El 18 de julio de 1830 los orientales prestaron juramento a la primera constitución del país, quedando libres de toda dependencia extranjera, ya sea española, portuguesa, brasileña o argentina. Conformaron así un estado soberano y se hicieron responsables de gobernarlo ellos mismos, siendo un paso muy importante para el proceso de independencia y para la creación de nuestro estado-nación.

Según los relatos de la época, en horas de la mañana el Gobernador Provisorio Juan Antonio Lavalleja, los integrantes de la honorable Asamblea Nacional Constituyente y los jefes superiores del Ejército y de la Administración Pública, prestaron juramento frente a la primera constitución. La ceremonia principal se realizó en horas de la tarde, en la actual Plaza Constitución de la ciudad de Montevideo; vestidos con sus mejores galas, los ciudadanos en grupos realizaban el juramento de fidelidad con gran fervor patriótico sobre una tarima ubicada en el centro de la plaza. Dicha ceremonia se repitió simultáneamente en todas las ciudades y poblados con cierta importancia en el interior del país.

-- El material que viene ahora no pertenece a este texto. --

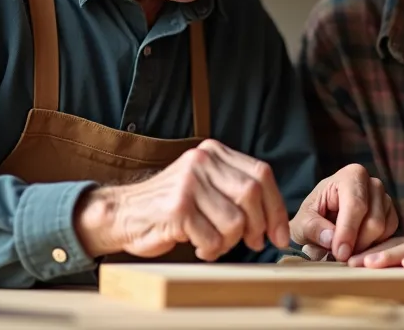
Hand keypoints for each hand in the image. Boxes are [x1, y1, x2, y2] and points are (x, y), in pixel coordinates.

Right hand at [73, 139, 290, 260]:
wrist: (123, 214)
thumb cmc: (170, 207)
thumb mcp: (206, 186)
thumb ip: (237, 193)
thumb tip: (276, 224)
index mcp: (213, 152)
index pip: (261, 174)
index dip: (276, 208)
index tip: (279, 234)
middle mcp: (202, 162)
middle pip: (252, 195)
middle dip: (259, 226)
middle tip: (254, 243)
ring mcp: (189, 183)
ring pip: (235, 222)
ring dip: (230, 242)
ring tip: (214, 243)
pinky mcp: (178, 208)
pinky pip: (213, 239)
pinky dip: (211, 251)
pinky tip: (198, 247)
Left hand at [289, 163, 397, 261]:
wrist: (323, 217)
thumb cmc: (313, 216)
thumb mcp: (303, 223)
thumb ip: (314, 228)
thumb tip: (330, 239)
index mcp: (351, 176)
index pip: (356, 205)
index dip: (348, 232)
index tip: (339, 253)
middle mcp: (373, 184)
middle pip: (374, 221)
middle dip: (356, 244)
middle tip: (339, 256)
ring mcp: (385, 198)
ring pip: (382, 230)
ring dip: (363, 247)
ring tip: (344, 250)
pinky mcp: (392, 215)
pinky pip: (389, 236)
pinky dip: (373, 245)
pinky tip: (356, 246)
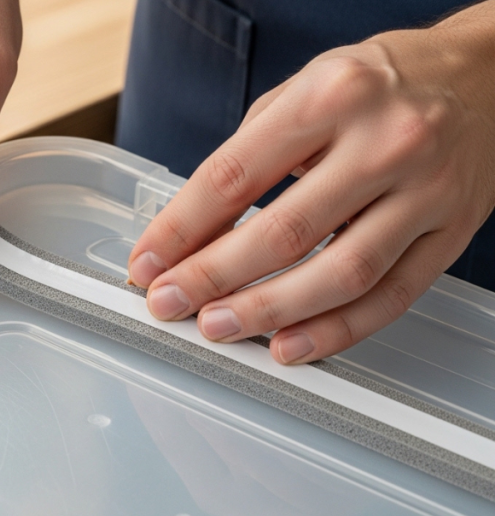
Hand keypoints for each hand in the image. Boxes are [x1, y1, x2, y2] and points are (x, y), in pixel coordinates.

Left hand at [127, 4, 494, 364]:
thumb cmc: (379, 83)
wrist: (484, 76)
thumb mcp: (301, 92)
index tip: (147, 262)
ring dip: (269, 312)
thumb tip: (189, 236)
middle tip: (170, 303)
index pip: (234, 176)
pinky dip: (337, 331)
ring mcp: (427, 191)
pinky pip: (392, 296)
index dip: (180, 229)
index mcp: (331, 96)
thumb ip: (245, 159)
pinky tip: (291, 346)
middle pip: (284, 232)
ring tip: (218, 328)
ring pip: (341, 274)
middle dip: (213, 278)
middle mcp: (385, 142)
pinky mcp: (453, 231)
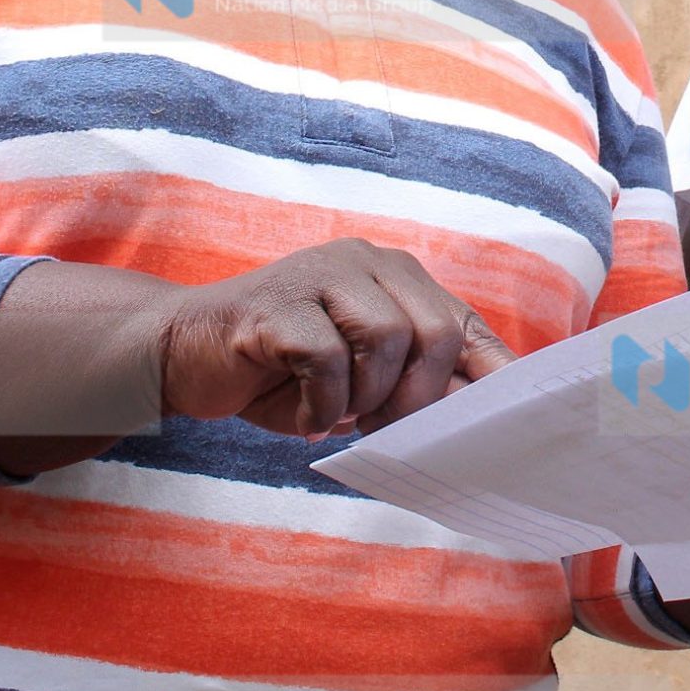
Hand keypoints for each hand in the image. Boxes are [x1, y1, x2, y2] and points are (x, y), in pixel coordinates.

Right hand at [157, 238, 514, 438]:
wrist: (183, 353)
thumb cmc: (281, 372)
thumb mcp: (361, 380)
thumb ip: (414, 384)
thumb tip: (480, 415)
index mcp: (395, 276)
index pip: (466, 323)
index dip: (493, 375)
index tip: (506, 425)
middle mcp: (365, 263)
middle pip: (438, 331)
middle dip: (420, 398)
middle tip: (382, 428)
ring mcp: (320, 275)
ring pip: (388, 339)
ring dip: (367, 399)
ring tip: (337, 415)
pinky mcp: (278, 304)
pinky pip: (327, 359)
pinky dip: (320, 405)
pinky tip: (303, 417)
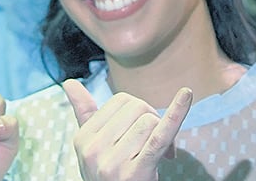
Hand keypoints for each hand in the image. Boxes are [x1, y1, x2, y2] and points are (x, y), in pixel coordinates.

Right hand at [62, 79, 192, 180]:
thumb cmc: (111, 175)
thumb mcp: (93, 148)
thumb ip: (84, 114)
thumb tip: (69, 82)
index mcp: (82, 138)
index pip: (121, 101)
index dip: (139, 111)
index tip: (142, 133)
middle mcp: (93, 150)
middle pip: (137, 108)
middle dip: (153, 120)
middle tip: (155, 146)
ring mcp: (112, 163)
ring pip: (150, 122)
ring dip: (163, 135)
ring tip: (160, 156)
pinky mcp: (135, 173)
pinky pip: (160, 135)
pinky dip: (176, 114)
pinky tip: (186, 95)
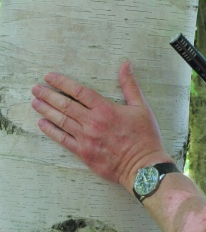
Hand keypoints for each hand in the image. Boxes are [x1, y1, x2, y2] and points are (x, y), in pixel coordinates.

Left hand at [31, 61, 172, 189]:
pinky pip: (63, 139)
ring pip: (61, 121)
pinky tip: (42, 124)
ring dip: (46, 110)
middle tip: (35, 89)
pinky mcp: (84, 152)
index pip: (79, 91)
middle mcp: (93, 122)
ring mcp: (86, 138)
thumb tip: (125, 65)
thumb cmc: (145, 137)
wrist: (143, 166)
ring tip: (35, 102)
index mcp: (106, 109)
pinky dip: (51, 131)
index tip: (49, 77)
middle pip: (65, 105)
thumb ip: (130, 85)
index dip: (62, 82)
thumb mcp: (141, 107)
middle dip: (48, 95)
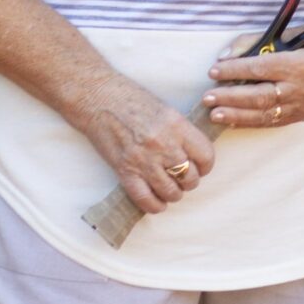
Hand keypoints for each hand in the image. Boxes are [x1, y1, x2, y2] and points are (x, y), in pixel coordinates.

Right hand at [77, 74, 214, 216]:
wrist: (97, 98)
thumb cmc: (131, 99)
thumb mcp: (166, 110)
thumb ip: (181, 133)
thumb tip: (194, 155)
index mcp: (177, 126)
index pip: (206, 156)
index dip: (205, 166)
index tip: (199, 166)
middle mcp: (164, 144)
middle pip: (191, 177)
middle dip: (189, 182)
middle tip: (182, 178)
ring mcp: (144, 160)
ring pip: (172, 192)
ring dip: (174, 194)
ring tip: (170, 189)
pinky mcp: (125, 171)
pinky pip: (146, 199)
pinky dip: (155, 205)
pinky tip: (158, 202)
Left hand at [203, 44, 303, 130]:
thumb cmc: (303, 43)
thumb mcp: (279, 36)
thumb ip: (249, 44)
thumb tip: (223, 58)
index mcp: (300, 63)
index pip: (260, 68)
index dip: (235, 70)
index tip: (214, 71)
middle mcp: (303, 87)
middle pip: (261, 95)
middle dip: (231, 97)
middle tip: (208, 97)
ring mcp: (303, 105)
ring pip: (265, 113)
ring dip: (237, 114)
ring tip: (215, 113)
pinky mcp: (301, 116)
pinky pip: (272, 122)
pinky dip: (250, 121)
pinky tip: (232, 119)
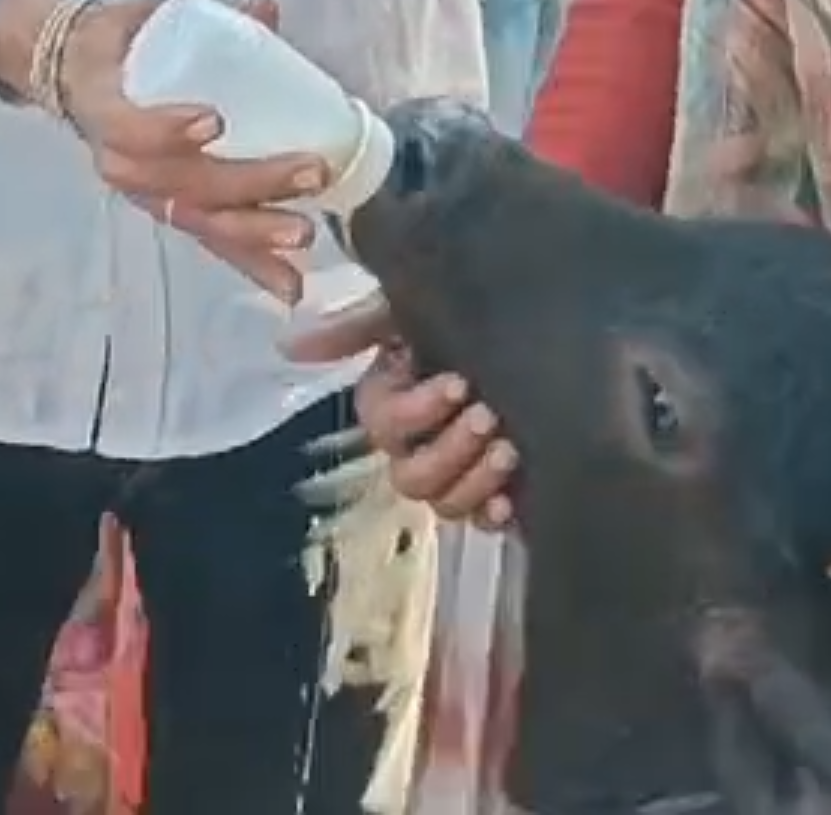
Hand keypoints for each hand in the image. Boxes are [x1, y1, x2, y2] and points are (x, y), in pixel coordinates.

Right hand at [61, 0, 325, 303]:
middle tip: (310, 171)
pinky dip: (252, 266)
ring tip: (304, 236)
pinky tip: (291, 286)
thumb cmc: (121, 44)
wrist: (77, 76)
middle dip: (251, 183)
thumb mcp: (149, 18)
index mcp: (106, 110)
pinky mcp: (171, 212)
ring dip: (256, 235)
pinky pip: (211, 242)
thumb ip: (208, 14)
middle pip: (185, 185)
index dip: (167, 128)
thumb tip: (265, 2)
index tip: (214, 120)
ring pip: (201, 222)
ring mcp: (147, 193)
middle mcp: (123, 164)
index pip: (130, 128)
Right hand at [289, 295, 519, 527]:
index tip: (456, 383)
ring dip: (473, 480)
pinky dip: (491, 512)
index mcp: (393, 401)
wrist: (543, 331)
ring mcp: (454, 475)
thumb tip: (286, 345)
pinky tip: (509, 502)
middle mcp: (416, 445)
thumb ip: (354, 327)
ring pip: (442, 503)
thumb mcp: (412, 308)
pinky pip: (479, 521)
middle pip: (410, 475)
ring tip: (510, 449)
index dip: (415, 411)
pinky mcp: (491, 495)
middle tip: (488, 416)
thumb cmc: (469, 317)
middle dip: (449, 449)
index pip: (382, 421)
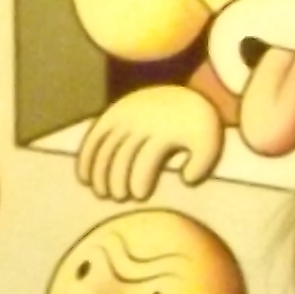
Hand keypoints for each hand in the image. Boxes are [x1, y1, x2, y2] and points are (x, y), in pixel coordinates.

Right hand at [75, 81, 222, 199]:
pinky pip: (94, 136)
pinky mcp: (112, 114)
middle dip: (118, 180)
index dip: (139, 180)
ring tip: (103, 194)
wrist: (185, 95)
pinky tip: (84, 179)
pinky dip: (86, 158)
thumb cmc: (197, 128)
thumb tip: (185, 179)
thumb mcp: (210, 143)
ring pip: (105, 148)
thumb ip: (202, 164)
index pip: (146, 159)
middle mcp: (142, 122)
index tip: (139, 197)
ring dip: (100, 174)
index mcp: (165, 130)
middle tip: (120, 198)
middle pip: (123, 155)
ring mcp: (124, 116)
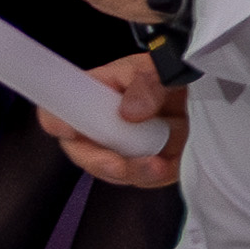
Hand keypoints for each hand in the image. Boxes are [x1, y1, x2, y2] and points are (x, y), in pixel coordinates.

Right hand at [41, 55, 189, 188]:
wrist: (193, 89)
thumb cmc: (162, 74)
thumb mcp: (156, 69)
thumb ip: (145, 85)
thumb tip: (130, 112)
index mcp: (91, 95)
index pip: (58, 108)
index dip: (56, 120)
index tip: (67, 130)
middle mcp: (98, 125)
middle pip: (81, 151)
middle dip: (100, 162)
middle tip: (117, 165)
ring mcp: (120, 147)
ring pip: (113, 170)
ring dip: (134, 172)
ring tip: (157, 166)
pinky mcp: (143, 163)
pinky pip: (143, 179)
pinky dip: (156, 176)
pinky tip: (167, 166)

Estos orientales en aquel lejano 18 de julio del año 1830, fueron partícipes de un hecho histórico de gran trascendencia, ya que no solo juraron fidelidad a la constitución, sino que sentaron las bases de nuestra nación y contribuyeron a la creación de un Estado independiente. Más allá de críticas y aciertos sobre nuestra primera constitución ajustada o no a la realidad en que vivía el país en su etapa de nacimiento, fue muy avanzada para la época.
Estableció derechos individuales a las personas, como la libertad, la igualdad, el derecho a la vida y a la propiedad, buscando crear un estado moderno para la época, con división de poderes y garantías para sus ciudadanos.
El juramento de la constitución de 1830 marcó el nacimiento de un Estado independiente, el final de un proceso de lucha por nuestra soberanía, que se inició con Artigas como principal figura en 1811, que prosiguió con la Cruzada Libertadora de 1825, que continuó con las mediaciones inglesas y tuvo su final con la creación del Estado Oriental y su primera constitución. Esta constitución regirá la vida de los uruguayos, tras un difícil comienzo durante todo el siglo XIX y principios del siglo XX hasta su primera reforma en 1917.Fue la que estuvo más tiempo en vigencia sin modificarse y la que sentó las bases de nuestra sociedad actual.
Para la mayoría de los historiadores, la Historia es pasado, presente y futuro, y sin duda aquel juramento de 1830 marcó el final de un pasado de luchas por lograr nuestra soberanía y autonomía como estado, el presente de un Estado que se rige con una constitución y apuesta a vivir en democracia,
como sucedió cuando los ciudadanos orientales en un acto democrático, juraron la primera constitución y marcaron nuestro futuro.